### TASK INSTRUCTIONS
You are asked to filter the data below and copy every line holding "посуды".

### MATERIAL SUPPLIED

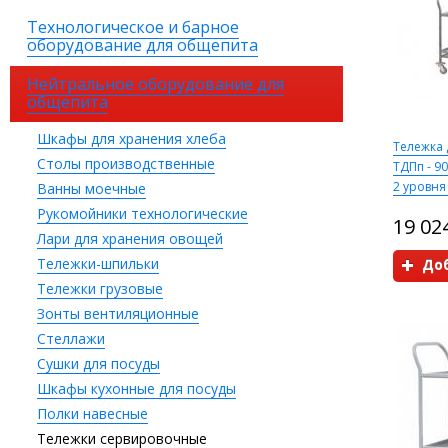
Технологическое и барное
оборудование для общепита
Нейтральное оборудование для
общепита
Шкафы для хранения хлеба
Тележка 
Столы производственные
ТДПп - 90
2 уровня
Ванны моечные
Рукомойники технологические
19 02
Лари для хранения овощей
Тележки-шпильки
Доб
Тележки грузовые
Зонты вентиляционные
Стеллажи
Сушки для посуды
Шкафы кухонные для посуды
Полки навесные
Тележки сервировочные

### OUTPUT
Сушки для посуды
Шкафы кухонные для посуды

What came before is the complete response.